结束了十日休假的林灿,用罢董嫂准备的早餐,便起身出门,准备到报馆报道了。
因晚间需赴龚志豪之约,他今日特意换上了一身在瑞蚨祥订制的服装。
浅灰色精纺羊毛猎装夹克,搭配同色系的直筒西裤,剪裁极尽合体,既保留了东方的含蓄风骨,又融入了西式的利落线条,衬得他身形愈发挺拔。
他顺手将备好的晚上赴宴的礼物放入车内,旋即驾驶着那辆崭新的黑色梅花汽车,驶入湿润的街道。
雨丝轻敲着车窗,林灿驾驶着那辆崭新的黑色梅花牌汽车,平稳地驶向《万象报》馆。
雨水将车身冲刷得锃亮,在这幽冷又灰蒙蒙的街道上,这辆流动的金属光泽显得格外引人注目。
当汽车缓缓驶入凤桐路178号报馆院门时,雨已经停了,这新车的到来果然在报馆内一下子引起了关注。
院子角落,门房老周正弯腰擦拭着那几辆报馆用的旧三轮车,闻声抬头,浑浊的眼中闪过一丝近乎茫然的怔忡,下意识停下了动作,看着那黑色的“铁皮匣子”占据了院中的一个位置。
那里原本已经停着两辆车,但那两辆车似乎都没有这辆车更光鲜。
几乎林灿刚刚进了院子,他就看到之前辜经理的车位上也多了一辆六七成新的国士轿车。
这让林灿一下子意识到,报社的新经理这两天已经来了。
正站在一楼接待室窗边的杜菲以为是有要做广告的客人上门,她本是循声望去,目光却在触及那辆新车与从驾驶座迈出的挺拔身影时,也不由有些讶异。

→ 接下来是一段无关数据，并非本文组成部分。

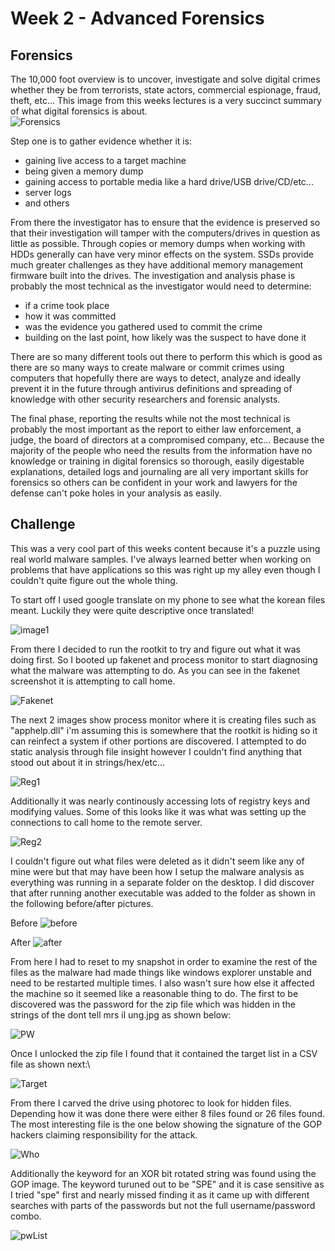 # Week 2 - Advanced Forensics

## Forensics

The 10,000 foot overview is to uncover, investigate and solve digital crimes whether they be from terrorists, state actors, commercial espionage, fraud, theft, etc... This image from this weeks lectures is a very succinct summary of what digital forensics is about. \
<img src="Forensics.png" alt="Forensics" class="inline"/>

Step one is to gather evidence whether it is:
- gaining live access to a target machine
- being given a memory dump
- gaining access to portable media like a hard drive/USB drive/CD/etc...
- server logs
- and others

From there the investigator has to ensure that the evidence is preserved so that their investigation will tamper with the computers/drives in question as little as possible.  Through copies or memory dumps when working with HDDs generally can have very minor effects on the system.  SSDs provide much greater challenges as they have additional memory management firmware built into the drives. The investigation and analysis phase is probably the most technical as the investigator would need to determine:
- if a crime took place
- how it was committed
- was the evidence you gathered used to commit the crime
- building on the last point, how likely was the suspect to have done it

There are so many different tools out there to perform this which is good as there are so many ways to create malware or commit crimes using computers that hopefully there are ways to detect, analyze and ideally prevent it in the future through antivirus definitions and spreading of knowledge with other security researchers and forensic analysts.

The final phase, reporting the results while not the most technical is probably the most important as the report to either law enforcement, a judge, the board of directors at a compromised company, etc...  Because the majority of the people who need the results from the information have no knowledge or training in digital forensics so thorough, easily digestable explanations, detailed logs and journaling are all very important skills for forensics so others can be confident in your work and lawyers for the defense can't poke holes in your analysis as easily.

## Challenge

This was a very cool part of this weeks content because it's a puzzle using real world malware samples.  I've always learned better when working on problems that have applications so this was right up my alley even though I couldn't quite figure out the whole thing.

To start off I used google translate on my phone to see what the korean files meant.  Luckily they were quite descriptive once translated!

<img src="image1.png" alt="image1" class="inline"/>

From there I decided to run the rootkit to try and figure out what it was doing first.  So I booted up fakenet and process monitor to start diagnosing what the malware was attempting to do. As you can see in the fakenet screenshot it is attempting to call home.

<img src="Fakenet.png" alt="Fakenet" class="inline"/>

The next 2 images show process monitor where it is creating files such as "apphelp.dll" i'm assuming this is somewhere that the rootkit is hiding so it can reinfect a system if other portions are discovered.  I attempted to do static analysis through file insight however I couldn't find anything that stood out about it in strings/hex/etc... 

<img src="Reg1.png" alt="Reg1" class="inline"/>

Additionally it was nearly continously accessing lots of registry keys and modifying values.  Some of this looks like it was what was setting up the connections to call home to the remote server. 

<img src="Reg2.png" alt="Reg2" class="inline"/>

I couldn't figure out what files were deleted as it didn't seem like any of mine were but that may have been how I setup the malware analysis as everything was running in a separate folder on the desktop.  I did discover that after running another executable was added to the folder as shown in the following before/after pictures.

Before
<img src="before.png" alt="before" class="inline"/>

After
<img src="after.png" alt="after" class="inline"/>

From here I had to reset to my snapshot in order to examine the rest of the files as the malware had made things like windows explorer unstable and need to be restarted multiple times.  I also wasn't sure how else it affected the machine so it seemed like a reasonable thing to do. The first to be discovered was the password for the zip file which was hidden in the strings of the dont tell mrs il ung.jpg as shown below:

<img src="PW.png" alt="PW" class="inline"/>

Once I unlocked the zip file I found that it contained the target list in a CSV file as shown next:\

<img src="Target.png" alt="Target" class="inline"/>

From there I carved the drive using photorec to look for hidden files.  Depending how it was done there were either 8 files found or 26 files found.  The most interesting file is the one below showing the signature of the GOP hackers claiming responsibility for the attack.  

<img src="Who.png" alt="Who" class="inline"/>

Additionally the keyword for an XOR bit rotated string was found using the GOP image.  The keyword turuned out to be "SPE" and it is case sensitive as I tried "spe" first and nearly missed finding it as it came up with different searches with parts of the passwords but not the full username/password combo.

<img src="pwList.png" alt="pwList" class="inline"/>
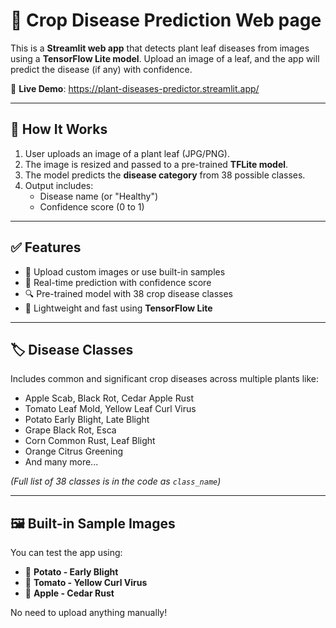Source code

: # 🌿 Crop Disease Prediction Web page

This is a **Streamlit web app** that detects plant leaf diseases from images using a **TensorFlow Lite model**. Upload an image of a leaf, and the app will predict the disease (if any) with confidence.

🔗 **Live Demo**: https://plant-diseases-predictor.streamlit.app/

---

## 🧠 How It Works

1. User uploads an image of a plant leaf (JPG/PNG).
2. The image is resized and passed to a pre-trained **TFLite model**.
3. The model predicts the **disease category** from 38 possible classes.
4. Output includes:
   - Disease name (or "Healthy")
   - Confidence score (0 to 1)

---

## ✅ Features

- 📸 Upload custom images or use built-in samples
- 🧪 Real-time prediction with confidence score
- 🔍 Pre-trained model with 38 crop disease classes
- 📱 Lightweight and fast using **TensorFlow Lite**

---

## 🏷️ Disease Classes

Includes common and significant crop diseases across multiple plants like:

- Apple Scab, Black Rot, Cedar Apple Rust
- Tomato Leaf Mold, Yellow Leaf Curl Virus
- Potato Early Blight, Late Blight
- Grape Black Rot, Esca
- Corn Common Rust, Leaf Blight
- Orange Citrus Greening
- And many more...

*(Full list of 38 classes is in the code as `class_name`)*

---

## 🖼️ Built-in Sample Images

You can test the app using:
- 🥔 **Potato - Early Blight**
- 🍅 **Tomato - Yellow Curl Virus**
- 🍏 **Apple - Cedar Rust**

No need to upload anything manually!


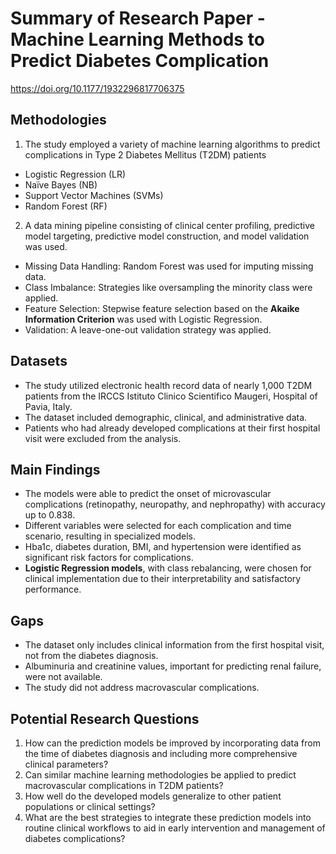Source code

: # Summary of Research Paper - Machine Learning Methods to Predict Diabetes Complication
https://doi.org/10.1177/1932296817706375

## Methodologies
1. The study employed a variety of machine learning algorithms to predict complications in Type 2 Diabetes Mellitus (T2DM) patients
- Logistic Regression (LR)
- Naïve Bayes (NB)
- Support Vector Machines (SVMs)
- Random Forest (RF)
2. A data mining pipeline consisting of clinical center profiling, predictive model targeting, predictive model construction, and model validation was used.

- Missing Data Handling: Random Forest was used for imputing missing data.
- Class Imbalance: Strategies like oversampling the minority class were applied.
- Feature Selection: Stepwise feature selection based on the **Akaike Information Criterion** was used with Logistic Regression.
- Validation: A leave-one-out validation strategy was applied.

## Datasets
- The study utilized electronic health record data of nearly 1,000 T2DM patients from the IRCCS Istituto Clinico Scientifico Maugeri, Hospital of Pavia, Italy. 
- The dataset included demographic, clinical, and administrative data.
- Patients who had already developed complications at their first hospital visit were excluded from the analysis.

## Main Findings
- The models were able to predict the onset of microvascular complications (retinopathy, neuropathy, and nephropathy) with accuracy up to 0.838.
- Different variables were selected for each complication and time scenario, resulting in specialized models.
- Hba1c, diabetes duration, BMI, and hypertension were identified as significant risk factors for complications.
- **Logistic Regression models**, with class rebalancing, were chosen for clinical implementation due to their interpretability and satisfactory performance.


## Gaps
- The dataset only includes clinical information from the first hospital visit, not from the diabetes diagnosis.
- Albuminuria and creatinine values, important for predicting renal failure, were not available.
- The study did not address macrovascular complications.

## Potential Research Questions
1. How can the prediction models be improved by incorporating data from the time of diabetes diagnosis and including more comprehensive clinical parameters?
2. Can similar machine learning methodologies be applied to predict macrovascular complications in T2DM patients?
3. How well do the developed models generalize to other patient populations or clinical settings?
4. What are the best strategies to integrate these prediction models into routine clinical workflows to aid in early intervention and management of diabetes complications?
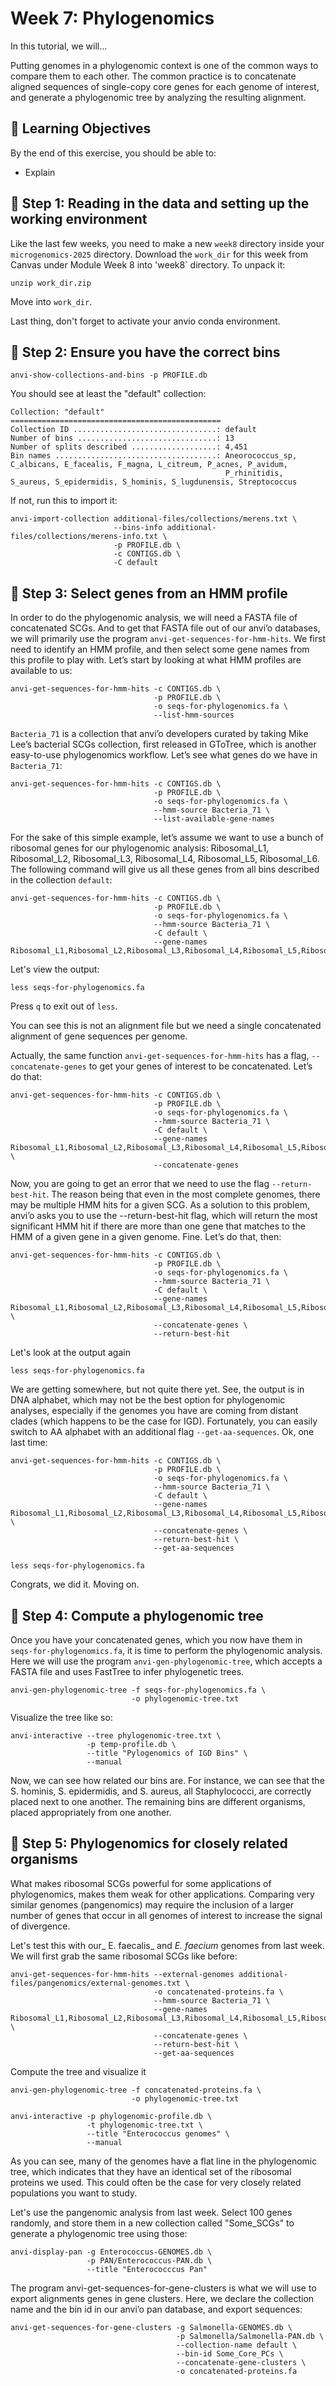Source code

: # Week 7: Phylogenomics

In this tutorial, we will...

Putting genomes in a phylogenomic context is one of the common ways to compare them to each other. 
The common practice is to concatenate aligned sequences of single-copy core genes for each genome of interest, and generate a phylogenomic tree by analyzing the resulting alignment.

## 🧠 Learning Objectives

By the end of this exercise, you should be able to:
* Explain


## 🧪 Step 1: Reading in the data and setting up the working environment

Like the last few weeks, you need to make a new `week8` directory inside your `microgenomics-2025` directory. 
Download the `work_dir` for this week from Canvas under Module Week 8 into 'week8` directory. 
To unpack it:
```
unzip work_dir.zip
```
Move into `work_dir`.

Last thing, don't forget to activate your anvio conda environment. 

## 🧪 Step 2: Ensure you have the correct bins
```
anvi-show-collections-and-bins -p PROFILE.db

```
You should see at least the "default" collection:
```
Collection: "default"
===============================================
Collection ID ................................: default
Number of bins ...............................: 13
Number of splits described ...................: 4,451
Bin names ....................................: Aneorococcus_sp, C_albicans, E_facealis, F_magna, L_citreum, P_acnes, P_avidum,
                                                P_rhinitidis, S_aureus, S_epidermidis, S_hominis, S_lugdunensis, Streptococcus
```

If not, run this to import it:
```
anvi-import-collection additional-files/collections/merens.txt \
                       --bins-info additional-files/collections/merens-info.txt \
                       -p PROFILE.db \
                       -c CONTIGS.db \
                       -C default
```

## 🧪 Step 3: Select genes from an HMM profile
In order to do the phylogenomic analysis, we will need a FASTA file of concatenated SCGs. And to get that FASTA file out of our anvi’o databases, we will primarily use the program `anvi-get-sequences-for-hmm-hits`.
We first need to identify an HMM profile, and then select some gene names from this profile to play with. Let’s start by looking at what HMM profiles are available to us: 
```
anvi-get-sequences-for-hmm-hits -c CONTIGS.db \
                                -p PROFILE.db \
                                -o seqs-for-phylogenomics.fa \
                                --list-hmm-sources
```
`Bacteria_71` is a collection that anvi’o developers curated by taking Mike Lee’s bacterial SCGs collection, first released in GToTree, which is another easy-to-use phylogenomics workflow.
Let’s see what genes do we have in `Bacteria_71`:
```
anvi-get-sequences-for-hmm-hits -c CONTIGS.db \
                                -p PROFILE.db \
                                -o seqs-for-phylogenomics.fa \
                                --hmm-source Bacteria_71 \
                                --list-available-gene-names
```

For the sake of this simple example, let’s assume we want to use a bunch of ribosomal genes for our phylogenomic analysis: Ribosomal_L1, Ribosomal_L2, Ribosomal_L3, Ribosomal_L4, Ribosomal_L5, Ribosomal_L6.
The following command will give us all these genes from all bins described in the collection `default`:
```
anvi-get-sequences-for-hmm-hits -c CONTIGS.db \
                                -p PROFILE.db \
                                -o seqs-for-phylogenomics.fa \
                                --hmm-source Bacteria_71 \
                                -C default \
                                --gene-names Ribosomal_L1,Ribosomal_L2,Ribosomal_L3,Ribosomal_L4,Ribosomal_L5,Ribosomal_L6
```

Let's view the output:
```
less seqs-for-phylogenomics.fa
```
Press `q` to exit out of `less`. 


You can see this is not an alignment file but we need a single concatenated alignment of gene sequences per genome. 

Actually, the same function `anvi-get-sequences-for-hmm-hits` has a flag, `--concatenate-genes` to get your genes of interest to be concatenated. 
Let’s do that:
```
anvi-get-sequences-for-hmm-hits -c CONTIGS.db \
                                -p PROFILE.db \
                                -o seqs-for-phylogenomics.fa \
                                --hmm-source Bacteria_71 \
                                -C default \
                                --gene-names Ribosomal_L1,Ribosomal_L2,Ribosomal_L3,Ribosomal_L4,Ribosomal_L5,Ribosomal_L6 \
                                --concatenate-genes

```

Now, you are going to get an error that we need to use the flag `--return-best-hit`. The reason being that even in the most complete genomes, there may be multiple HMM hits for a given SCG.
As a solution to this problem, anvi’o asks you to use the --return-best-hit flag, which will return the most significant HMM hit if there are more than one gene that matches to the HMM of a given gene in a given genome. Fine. 
Let’s do that, then:
```
anvi-get-sequences-for-hmm-hits -c CONTIGS.db \
                                -p PROFILE.db \
                                -o seqs-for-phylogenomics.fa \
                                --hmm-source Bacteria_71 \
                                -C default \
                                --gene-names Ribosomal_L1,Ribosomal_L2,Ribosomal_L3,Ribosomal_L4,Ribosomal_L5,Ribosomal_L6 \
                                --concatenate-genes \
                                --return-best-hit
```

Let's look at the output again
```
less seqs-for-phylogenomics.fa
```

We are getting somewhere, but not quite there yet. See, the output is in DNA alphabet, which may not be the best option for phylogenomic analyses, especially if the genomes you have are coming from distant clades (which happens to be the case for IGD). 
Fortunately, you can easily switch to AA alphabet with an additional flag `--get-aa-sequences`. Ok, one last time:
```
anvi-get-sequences-for-hmm-hits -c CONTIGS.db \
                                -p PROFILE.db \
                                -o seqs-for-phylogenomics.fa \
                                --hmm-source Bacteria_71 \
                                -C default \
                                --gene-names Ribosomal_L1,Ribosomal_L2,Ribosomal_L3,Ribosomal_L4,Ribosomal_L5,Ribosomal_L6 \
                                --concatenate-genes \
                                --return-best-hit \
                                --get-aa-sequences
```
```
less seqs-for-phylogenomics.fa
```
Congrats, we did it. Moving on. 

## 🧪 Step 4: Compute a phylogenomic tree

Once you have your concatenated genes, which you now have them in `seqs-for-phylogenomics.fa`, it is time to perform the phylogenomic analysis.
Here we will use the program `anvi-gen-phylogenomic-tree`, which accepts a FASTA file and uses FastTree to infer phylogenetic trees.
```
anvi-gen-phylogenomic-tree -f seqs-for-phylogenomics.fa \
                           -o phylogenomic-tree.txt
```

Visualize the tree like so:
```
anvi-interactive --tree phylogenomic-tree.txt \
                 -p temp-profile.db \
                 --title "Pylogenomics of IGD Bins" \
                 --manual
```

Now, we can see how related our bins are. For instance, we can see that the S. hominis, S. epidermidis, and S. aureus, all Staphylococci, are correctly placed next to one another. 
The remaining bins are different organisms, placed appropriately from one another. 

## 🧪 Step 5: Phylogenomics for closely related organisms

What makes ribosomal SCGs powerful for some applications of phylogenomics, makes them weak for other applications. Comparing very similar genomes (pangenomics) may require the inclusion of a larger number of genes that occur in all genomes of interest to increase the signal of divergence. 

Let's test this with our_ E. faecalis_ and _E. faecium_ genomes from last week. We will first grab the same ribosomal SCGs like before:

```
anvi-get-sequences-for-hmm-hits --external-genomes additional-files/pangenomics/external-genomes.txt \
                                -o concatenated-proteins.fa \
                                --hmm-source Bacteria_71 \
                                --gene-names Ribosomal_L1,Ribosomal_L2,Ribosomal_L3,Ribosomal_L4,Ribosomal_L5,Ribosomal_L6 \
                                --concatenate-genes \
                                --return-best-hit \
                                --get-aa-sequences
```

Compute the tree and visualize it
```
anvi-gen-phylogenomic-tree -f concatenated-proteins.fa \
                           -o phylogenomic-tree.txt
```
```
anvi-interactive -p phylogenomic-profile.db \
                 -t phylogenomic-tree.txt \
                 --title "Enterococcus genomes" \
                 --manual
```

As you can see, many of the genomes have a flat line in the phylogenomic tree, which indicates that they have an identical set of the ribosomal proteins we used. This could often be the case for very closely related populations you want to study. 

Let's use the pangenomic analysis from last week. Select 100 genes randomly, and store them in a new collection called "Some_SCGs" to generate a phylogenomic tree using those:
```
anvi-display-pan -g Enterococcus-GENOMES.db \
                 -p PAN/Enterococcus-PAN.db \
                 --title "Enterococccus Pan"
```

The program anvi-get-sequences-for-gene-clusters is what we will use to export alignments genes in gene clusters. Here, we declare the collection name and the bin id in our anvi’o pan database, and export sequences:
```
anvi-get-sequences-for-gene-clusters -g Salmonella-GENOMES.db \
                                     -p Salmonella/Salmonella-PAN.db \
                                     --collection-name default \
                                     --bin-id Some_Core_PCs \
                                     --concatenate-gene-clusters \
                                     -o concatenated-proteins.fa
```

她见过不少来报馆的体面人,但如此年轻、开着这般崭新汽车,且衣着品味卓绝的,林灿是头一个。
这个新来的林记者,总会不经意间给人惊喜,她不自觉地抬手理了理耳边的碎发,白皙的蛋脸上,多了一丝不易察觉的热情。
“嗬!瞧瞧这是哪位贵客临门啊?”
一个略带夸张的声音从二楼窗口飘下,首席记者王建业咬着那只不离身的烟斗,探出半个身子。
王建业目光在那辆梅花车上逡巡片刻,才落到林灿身上,嘴角扯起一个意味不明的弧度。
“林老弟?啧啧,真是大手笔,都买新车了,往后跑新闻,你这速度可是要让我们这些靠两条腿的老家伙望尘莫及喽!”
这话听着像是玩笑,内里却藏着绵密的针,既有对财富的侧目,也隐含着一丝同行相轻的揶揄。
林灿闻言,只是抬头朝窗口方向淡然一笑,并未接话,那份从容反而将王建业的酸话衬得有些无力。
林灿锁好车,转身走向主楼。
“林记者,早啊!”杜菲和林灿打了一个招呼。
“早啊!”林灿微笑着回应。
“买了新车啊,太漂亮了!”
杜菲吐了吐舌头,又看了那车一眼,开玩笑道,“什么时候带我们去兜兜风?”
“哈哈,杜小姐有命,我自然随时恭候!”林灿也以玩笑回应。
两人正说着话,一个四十多岁身形矮胖的男人正好从楼上下来。
他身着深灰色细条纹三件套西装,马甲扣得一丝不苟,同色系的领带结打得端正而克制。
西装的面料和剪裁都属上乘,但颜色与款式都选择了不易出错的保守风格,恰如其分地彰显着管理者的身份,却又毫不张扬。
他梳着整齐的二八分头,发丝间已隐约可见几缕银霜,面容清癯,鼻梁上架着一副稍显老气的眼镜,镜片后的目光细致敏锐。
“啊,邹经理好!”
杜菲连忙问候,语气不自觉地带上一丝恭敬。
听到杜菲的问候,林灿就知道这位是新来的经理。
这经理不是补天阁的人,由报社的董事会任命,林灿还是第一次见到。
这位新到的经理邹华建目光先是落在杜菲身上,温和地点了点头,随即目光就转向一旁的林灿,尤其是在他那一身显然价值不菲的定制时装上短暂停留了一瞬。
他脸上随即绽开一个标准而得体的笑容,既不显得过分热络,也绝不失礼。
“杜菲,这位是?”
“邹经理,这位是林灿!”杜菲介绍道。
“邹经理,您好。”林灿从容地打招呼。
“林记者,我刚来报社就看到你写的文章了,写得非常好,张主编和曹主任都夸奖你!”
邹华建伸出手与林灿握了握,他的手干燥而有力,脸上带着客套的笑容,“刚才在楼上就听到动静了,真是年轻有为啊。”
他的语气平和,听不出太多情绪。